The unclassified employees retirement plan and the provisions of this chapter must be administered by the Minnesota State Retirement System. The provisions of chapter 352 govern in all instances where not inconsistent with the provisions of this chapter. Fiduciary activities of the unclassified employees retirement plan must be undertaken in a manner consistent with chapter 356A.
Whenever redemption or purchases from the supplemental retirement fund are required to be made, the executive director shall make them.
(a) The executive director shall annually make available by electronic means to each participant the prospectus prepared by the supplemental fund, by July 1 or when received from such fund, whichever is later.

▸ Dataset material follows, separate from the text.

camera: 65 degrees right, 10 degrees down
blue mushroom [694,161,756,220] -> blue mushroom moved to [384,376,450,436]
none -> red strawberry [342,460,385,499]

(b) Any participant may contact the Minnesota State Retirement System and request a copy of the prospectus.
Whenever benefits or withdrawals are authorized or required to be paid, payment shall be made only after receipt of an application signed by the person or representative authorized to receive the benefit or withdrawal; such application shall be made only on forms authorized by the executive director.
If the beneficiary, surviving spouse or estate has not made application for benefits within ten years after the date of the death of a participant, the value of the shares is appropriated to the general state employees retirement fund and the provisions of section 352.12, subdivision 12, govern. If a former participant fails to make a claim for benefits within five years after the termination of covered service or by age 70, whichever is later, the value of the shares is appropriated to the general state employees retirement fund and the provisions of section 352.22, subdivision 8, apply.
If a former participant who contributed less than $500 in employee contributions cannot be contacted by the system for five or more years, the value of the shares shall be appropriated to the general employees retirement fund, but upon subsequent contact by the former employee the account shall be reinstated to the amount that would have been payable had the money been left in the unclassified plan.
The board of directors shall establish a budget and charge participants a reasonable fee to pay the administrative expenses of the unclassified program. Fees may not be charged on contributions and investment returns attributable to contributions made before July 1, 1992.